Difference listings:
┌──

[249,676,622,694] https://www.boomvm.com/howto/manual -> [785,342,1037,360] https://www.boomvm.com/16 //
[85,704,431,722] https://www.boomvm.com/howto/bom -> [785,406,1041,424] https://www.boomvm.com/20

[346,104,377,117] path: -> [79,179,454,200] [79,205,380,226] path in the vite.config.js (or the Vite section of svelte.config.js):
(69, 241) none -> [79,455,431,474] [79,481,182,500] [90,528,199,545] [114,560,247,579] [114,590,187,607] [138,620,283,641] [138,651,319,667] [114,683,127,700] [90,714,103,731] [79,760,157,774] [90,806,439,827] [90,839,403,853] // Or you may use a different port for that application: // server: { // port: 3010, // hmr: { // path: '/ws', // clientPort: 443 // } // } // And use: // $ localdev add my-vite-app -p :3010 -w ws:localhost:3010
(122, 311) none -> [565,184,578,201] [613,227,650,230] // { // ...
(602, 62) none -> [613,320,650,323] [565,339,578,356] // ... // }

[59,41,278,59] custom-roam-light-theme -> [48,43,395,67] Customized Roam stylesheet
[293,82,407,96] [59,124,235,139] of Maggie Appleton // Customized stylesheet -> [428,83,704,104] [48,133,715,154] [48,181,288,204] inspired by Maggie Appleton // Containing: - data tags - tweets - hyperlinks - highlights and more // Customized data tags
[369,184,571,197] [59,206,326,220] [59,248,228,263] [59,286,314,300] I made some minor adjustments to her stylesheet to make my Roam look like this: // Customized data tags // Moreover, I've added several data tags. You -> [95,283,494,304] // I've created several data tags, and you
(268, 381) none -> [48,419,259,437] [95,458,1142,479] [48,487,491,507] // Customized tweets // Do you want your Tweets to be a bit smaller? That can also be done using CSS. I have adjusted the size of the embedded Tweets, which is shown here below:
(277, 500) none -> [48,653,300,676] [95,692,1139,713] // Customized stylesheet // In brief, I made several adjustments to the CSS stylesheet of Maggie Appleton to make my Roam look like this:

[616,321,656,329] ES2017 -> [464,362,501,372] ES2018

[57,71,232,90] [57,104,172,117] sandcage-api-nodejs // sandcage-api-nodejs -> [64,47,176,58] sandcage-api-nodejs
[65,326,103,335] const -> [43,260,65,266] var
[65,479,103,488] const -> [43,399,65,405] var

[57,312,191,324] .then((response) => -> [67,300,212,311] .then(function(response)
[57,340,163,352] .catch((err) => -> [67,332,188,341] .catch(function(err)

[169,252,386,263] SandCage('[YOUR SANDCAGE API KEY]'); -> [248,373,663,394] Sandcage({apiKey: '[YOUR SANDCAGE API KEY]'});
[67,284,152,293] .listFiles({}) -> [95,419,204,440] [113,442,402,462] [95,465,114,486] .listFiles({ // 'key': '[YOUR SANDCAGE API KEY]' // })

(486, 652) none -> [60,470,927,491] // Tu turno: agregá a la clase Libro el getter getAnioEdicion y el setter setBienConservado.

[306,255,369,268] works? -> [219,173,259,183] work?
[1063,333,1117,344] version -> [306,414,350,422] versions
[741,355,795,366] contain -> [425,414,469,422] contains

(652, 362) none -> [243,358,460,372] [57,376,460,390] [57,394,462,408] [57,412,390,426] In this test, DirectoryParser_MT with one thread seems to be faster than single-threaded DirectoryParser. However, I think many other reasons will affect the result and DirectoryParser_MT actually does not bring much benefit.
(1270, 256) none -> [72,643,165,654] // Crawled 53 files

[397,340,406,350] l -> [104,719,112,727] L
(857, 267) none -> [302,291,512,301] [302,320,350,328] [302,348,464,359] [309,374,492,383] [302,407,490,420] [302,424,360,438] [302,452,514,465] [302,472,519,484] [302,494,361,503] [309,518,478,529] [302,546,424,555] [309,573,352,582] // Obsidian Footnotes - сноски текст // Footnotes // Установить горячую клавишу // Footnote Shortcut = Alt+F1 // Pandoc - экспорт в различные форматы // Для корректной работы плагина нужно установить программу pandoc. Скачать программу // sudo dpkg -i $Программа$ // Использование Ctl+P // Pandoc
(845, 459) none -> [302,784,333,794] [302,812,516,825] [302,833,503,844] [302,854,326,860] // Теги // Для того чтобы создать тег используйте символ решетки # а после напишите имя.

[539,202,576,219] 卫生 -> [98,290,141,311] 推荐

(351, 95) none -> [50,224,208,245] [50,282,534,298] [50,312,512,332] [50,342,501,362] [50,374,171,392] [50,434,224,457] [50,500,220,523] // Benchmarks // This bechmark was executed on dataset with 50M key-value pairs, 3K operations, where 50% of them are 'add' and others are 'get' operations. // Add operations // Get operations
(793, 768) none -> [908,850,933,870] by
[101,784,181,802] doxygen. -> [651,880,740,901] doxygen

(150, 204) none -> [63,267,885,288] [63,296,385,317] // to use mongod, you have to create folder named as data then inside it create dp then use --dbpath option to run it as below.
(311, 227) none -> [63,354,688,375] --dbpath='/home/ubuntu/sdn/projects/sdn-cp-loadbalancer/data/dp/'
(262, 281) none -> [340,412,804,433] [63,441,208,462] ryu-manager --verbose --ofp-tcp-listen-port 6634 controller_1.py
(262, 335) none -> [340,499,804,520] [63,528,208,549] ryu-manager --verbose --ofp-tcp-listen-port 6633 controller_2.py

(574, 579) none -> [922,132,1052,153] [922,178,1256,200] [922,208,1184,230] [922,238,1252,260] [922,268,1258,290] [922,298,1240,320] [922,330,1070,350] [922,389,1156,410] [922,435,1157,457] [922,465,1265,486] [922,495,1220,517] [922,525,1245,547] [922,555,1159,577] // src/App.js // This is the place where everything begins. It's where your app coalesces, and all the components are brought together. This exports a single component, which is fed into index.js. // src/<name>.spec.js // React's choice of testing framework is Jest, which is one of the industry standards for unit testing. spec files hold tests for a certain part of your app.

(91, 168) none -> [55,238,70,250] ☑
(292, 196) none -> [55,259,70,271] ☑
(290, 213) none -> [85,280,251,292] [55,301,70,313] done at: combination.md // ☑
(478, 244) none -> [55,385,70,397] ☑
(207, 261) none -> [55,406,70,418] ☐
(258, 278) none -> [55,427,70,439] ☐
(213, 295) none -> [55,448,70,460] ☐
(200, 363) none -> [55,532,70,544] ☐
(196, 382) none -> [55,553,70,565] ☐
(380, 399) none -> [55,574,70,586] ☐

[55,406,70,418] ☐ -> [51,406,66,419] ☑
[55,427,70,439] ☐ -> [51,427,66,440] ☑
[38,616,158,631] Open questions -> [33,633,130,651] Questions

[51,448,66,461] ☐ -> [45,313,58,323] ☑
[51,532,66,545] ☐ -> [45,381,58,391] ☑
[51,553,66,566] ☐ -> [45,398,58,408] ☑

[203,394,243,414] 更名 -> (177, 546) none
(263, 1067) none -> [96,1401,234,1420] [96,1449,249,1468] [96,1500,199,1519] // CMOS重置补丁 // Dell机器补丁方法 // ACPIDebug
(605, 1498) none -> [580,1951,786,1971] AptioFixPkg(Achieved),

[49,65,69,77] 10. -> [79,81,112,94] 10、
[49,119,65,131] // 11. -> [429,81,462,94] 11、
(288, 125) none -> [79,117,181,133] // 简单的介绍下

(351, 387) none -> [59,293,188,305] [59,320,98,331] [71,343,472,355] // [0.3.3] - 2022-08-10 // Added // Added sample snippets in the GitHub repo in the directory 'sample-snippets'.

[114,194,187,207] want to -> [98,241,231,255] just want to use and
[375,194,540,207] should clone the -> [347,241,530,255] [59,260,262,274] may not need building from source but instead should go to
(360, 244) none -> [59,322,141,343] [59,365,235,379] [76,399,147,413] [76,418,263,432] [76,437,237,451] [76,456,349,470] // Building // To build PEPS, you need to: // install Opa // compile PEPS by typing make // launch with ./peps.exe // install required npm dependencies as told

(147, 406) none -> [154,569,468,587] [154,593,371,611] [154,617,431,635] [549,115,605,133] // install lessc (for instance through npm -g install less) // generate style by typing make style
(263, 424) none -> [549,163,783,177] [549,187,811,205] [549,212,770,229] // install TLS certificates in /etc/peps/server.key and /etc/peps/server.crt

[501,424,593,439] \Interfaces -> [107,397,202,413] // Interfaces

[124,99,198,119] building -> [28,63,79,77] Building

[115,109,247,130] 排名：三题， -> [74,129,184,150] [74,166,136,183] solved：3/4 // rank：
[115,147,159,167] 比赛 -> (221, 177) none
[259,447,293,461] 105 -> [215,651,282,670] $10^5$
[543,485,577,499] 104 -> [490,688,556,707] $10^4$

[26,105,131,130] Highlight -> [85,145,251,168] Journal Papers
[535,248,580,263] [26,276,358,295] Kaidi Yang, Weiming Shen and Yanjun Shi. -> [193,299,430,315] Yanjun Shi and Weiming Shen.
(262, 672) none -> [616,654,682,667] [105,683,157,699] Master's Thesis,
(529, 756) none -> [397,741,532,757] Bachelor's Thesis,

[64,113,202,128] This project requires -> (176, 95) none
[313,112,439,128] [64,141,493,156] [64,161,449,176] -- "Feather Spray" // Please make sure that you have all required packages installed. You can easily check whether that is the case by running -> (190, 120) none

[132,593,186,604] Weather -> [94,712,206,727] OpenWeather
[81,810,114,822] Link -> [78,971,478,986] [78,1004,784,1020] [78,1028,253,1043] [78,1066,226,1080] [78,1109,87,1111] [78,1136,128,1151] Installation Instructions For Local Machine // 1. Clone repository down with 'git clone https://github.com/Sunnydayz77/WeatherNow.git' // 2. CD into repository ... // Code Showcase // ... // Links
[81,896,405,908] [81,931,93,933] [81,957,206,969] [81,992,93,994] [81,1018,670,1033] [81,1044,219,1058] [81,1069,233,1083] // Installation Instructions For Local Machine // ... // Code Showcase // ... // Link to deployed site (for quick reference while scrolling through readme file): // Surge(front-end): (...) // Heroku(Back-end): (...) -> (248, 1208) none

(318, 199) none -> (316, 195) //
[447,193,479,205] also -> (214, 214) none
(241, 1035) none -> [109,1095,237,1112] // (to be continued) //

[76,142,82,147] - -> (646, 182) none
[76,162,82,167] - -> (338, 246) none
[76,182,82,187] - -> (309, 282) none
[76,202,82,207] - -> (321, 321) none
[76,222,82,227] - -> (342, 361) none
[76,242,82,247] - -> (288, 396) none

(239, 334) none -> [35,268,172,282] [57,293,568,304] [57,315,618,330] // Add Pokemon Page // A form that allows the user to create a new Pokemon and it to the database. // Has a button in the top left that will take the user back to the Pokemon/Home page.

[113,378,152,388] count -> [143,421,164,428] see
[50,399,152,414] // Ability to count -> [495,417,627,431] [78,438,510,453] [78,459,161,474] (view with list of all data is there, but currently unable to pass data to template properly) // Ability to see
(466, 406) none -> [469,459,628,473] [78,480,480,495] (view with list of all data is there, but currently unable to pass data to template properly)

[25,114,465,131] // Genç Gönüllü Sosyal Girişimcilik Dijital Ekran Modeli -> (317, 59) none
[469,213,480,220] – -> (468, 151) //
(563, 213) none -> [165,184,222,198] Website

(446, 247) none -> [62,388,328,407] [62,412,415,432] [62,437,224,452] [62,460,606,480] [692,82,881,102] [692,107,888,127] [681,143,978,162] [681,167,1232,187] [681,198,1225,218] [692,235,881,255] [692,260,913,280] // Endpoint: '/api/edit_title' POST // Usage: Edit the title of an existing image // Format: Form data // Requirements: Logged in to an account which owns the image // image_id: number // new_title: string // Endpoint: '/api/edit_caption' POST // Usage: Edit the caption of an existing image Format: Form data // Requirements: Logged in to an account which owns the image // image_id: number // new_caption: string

└──

— DESCRIPTION OF THE TASK —
Begin at the line that has "[76,222,82,227] - -> (342, 361) none" in the entries above; stop after the line that has "[113,378,152,388] count ->". Transcribe exactly those lines and no others.

— ANSWER SPACE —
[76,222,82,227] - -> (342, 361) none
[76,242,82,247] - -> (288, 396) none

(239, 334) none -> [35,268,172,282] [57,293,568,304] [57,315,618,330] // Add Pokemon Page // A form that allows the user to create a new Pokemon and it to the database. // Has a button in the top left that will take the user back to the Pokemon/Home page.

[113,378,152,388] count -> [143,421,164,428] see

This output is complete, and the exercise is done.